An elegant example of Claremont Modernism, the Eldridge House was a clear outcropping of the architect's abiding principle of "total environment."
Claremont has several wonderful neighborhoods of Mid-Century Modern residential design, one of which is centered on Blaisdell Drive. Among the fine examples in the area is the Eldridge House, designed by celebrated Claremont architects Theodore Criley and Fred McDowell. It was completed in 1963 for the Eldridge family.
The low, one-story house illustrates a strong regional response to the post-and-beam style, featuring exposed wooden framing, expanses of glass, and a relaxed open-plan interior.

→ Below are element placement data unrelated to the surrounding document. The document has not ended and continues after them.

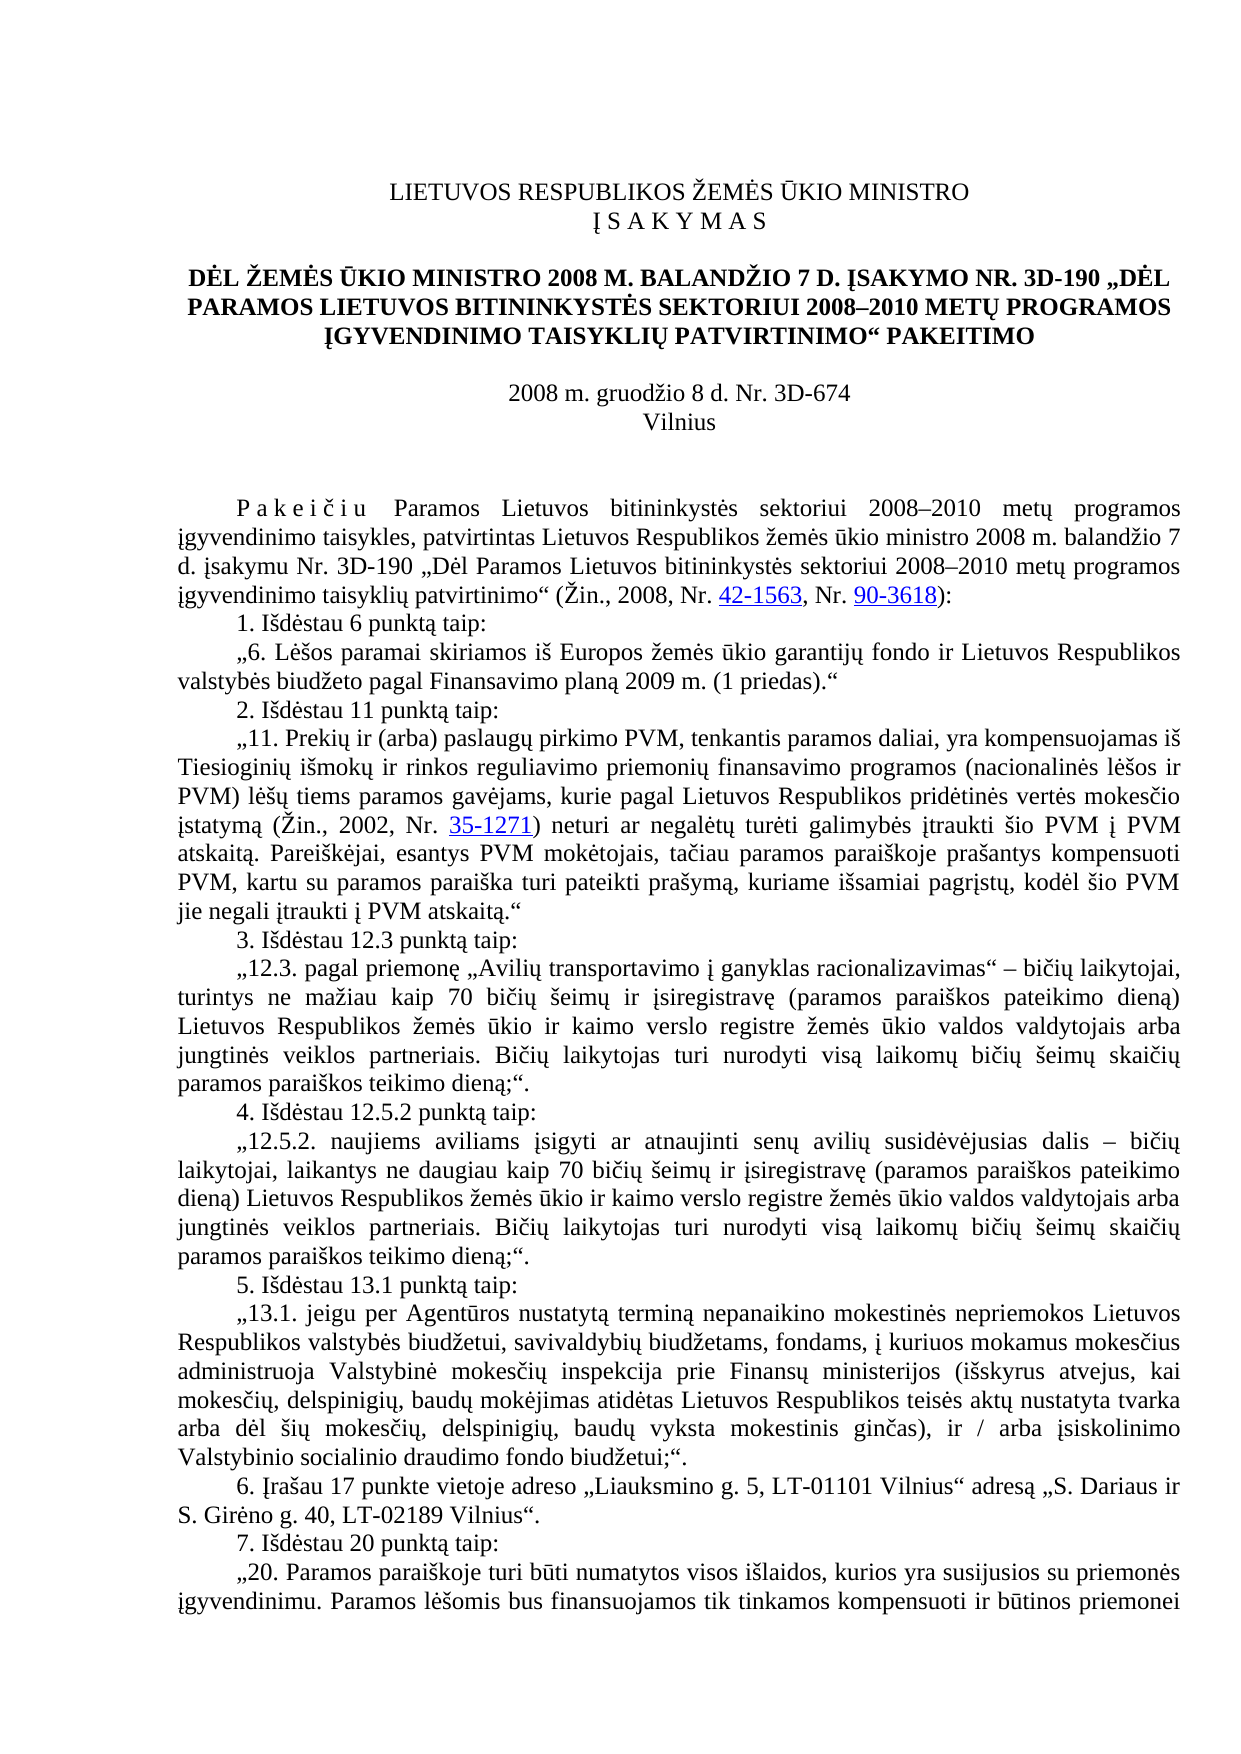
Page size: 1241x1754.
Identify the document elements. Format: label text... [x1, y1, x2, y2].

text ĮSAKYMAS [177, 206, 1181, 235]
text „12.3. pagal priemonę „Avilių transportavimo į ganyklas racionalizavimas“ – bičių laikytojai, turintys ne mažiau kaip 70 bičių šeimų ir įsiregistravę (paramos paraiškos pateikimo dieną) Lietuvos Respublikos žemės ūkio ir kaimo verslo registre žemės ūkio valdos valdytojais arba jungtinės veiklos partneriais. Bičių laikytojas turi nurodyti visą laikomų bičių šeimų skaičių paramos paraiškos teikimo dieną;“. [177, 953, 1181, 1097]
text 6. Įrašau 17 punkte vietoje adreso „Liauksmino g. 5, LT-01101 Vilnius“ adresą „S. Dariaus ir S. Girėno g. 40, LT-02189 Vilnius“. [177, 1471, 1181, 1528]
text Vilnius [177, 407, 1181, 436]
text 4. Išdėstau 12.5.2 punktą taip: [177, 1097, 1181, 1126]
text 2008 m. gruodžio 8 d. Nr. 3D-674 [177, 378, 1181, 407]
text 2. Išdėstau 11 punktą taip: [177, 695, 1181, 723]
text „6. Lėšos paramai skiriamos iš Europos žemės ūkio garantijų fondo ir Lietuvos Respublikos valstybės biudžeto pagal Finansavimo planą 2009 m. (1 priedas).“ [177, 637, 1181, 695]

It has a low-pitched gabled roof and a front entry shaded by a rustic wood pergola. Criley and McDowell’s building is consciously integrated into a designed landscape, part of which is screened from the street by a wood fence, and is meant to incorporate outdoor areas into the experience of living indoors. The house’s irregular plan also wraps around a landscaped patio in the back, making it in effect an additional living space. McDowell explained the importance of this idea in the Los Angeles Times in 1963, stating: “Total environment occurs when earth and dwelling merge into a recognizable whole where terrain, floor plan, exterior design, building materials and landscaping work consciously together.” The Eldridge House illustrates this philosophy of “total environment,” and is an elegant example of Claremont Modernism.